Even if you test negative for food allergies, a food sensitivity may be at work, which can also cause bloating, says Holly Lucille, ND, RN, of Los Angeles, California. "Testing for food sensitivities is not as involved as testing for outright food allergies, but ruling out an offending food can have an amazing ability to slim you down."
If you suspect you may have sensitivities, take a common offending food such as wheat out of your diet for a month. If you feel better and your stomach flattens out, you likely have your answer.
Fat & Hormones
Stubborn excess belly fat in both men and women could also be due to an estrogen excess.
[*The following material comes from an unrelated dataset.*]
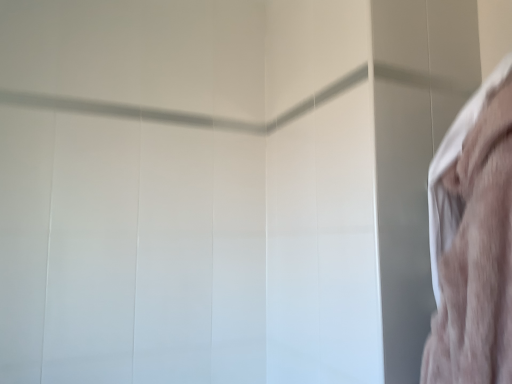
I want to click on fuzzy pink fabric at right, so click(x=475, y=243).

This screenshot has height=384, width=512. Describe the element at coordinates (475, 243) in the screenshot. I see `fuzzy pink fabric at right` at that location.

This screenshot has height=384, width=512. Identify the location of fuzzy pink fabric at right. [475, 243].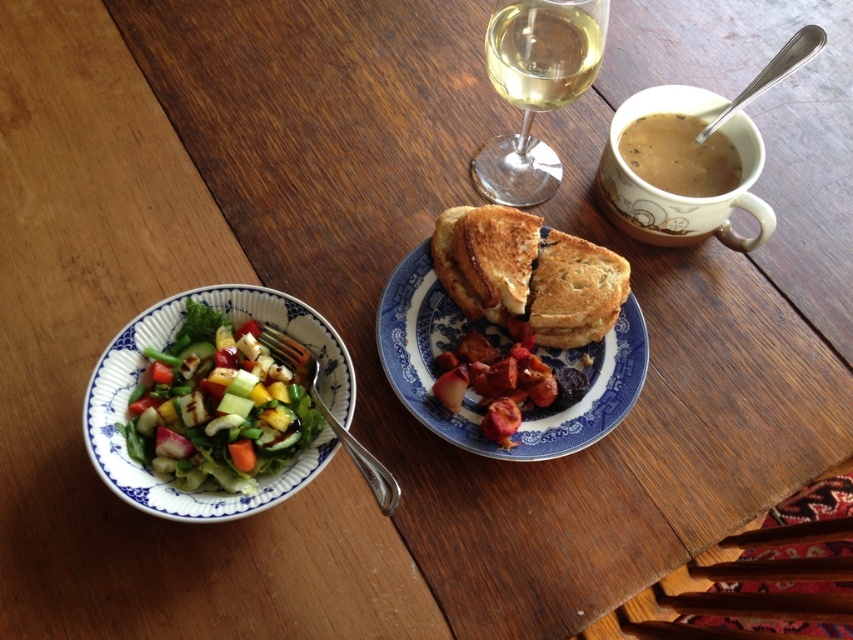
Question: Can you confirm if brown matte mug at upper right is wider than clear glass wine at upper center?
The danger of belly fat goes beyond aesthetics, as excess fat in the abdominal area increases risk of cardiovascular disease, diabetes and certain cancers.
"In our estrogen-dominant society [estrogen levels increase in perimenopausal and menopausal women; testosterone in middle-aged men converts to estrogen with age as well], men and women can both accumulate excess fat around the midsection as a result," says Dr. Lucille. "One solution may be taking an estrogen-balancing nutrient such as diindolemethane, commonly known as DIM. It has been shown to act as an efficient fat burner by encouraging healthy estrogen metabolism and can help eliminate a pouchy stomach."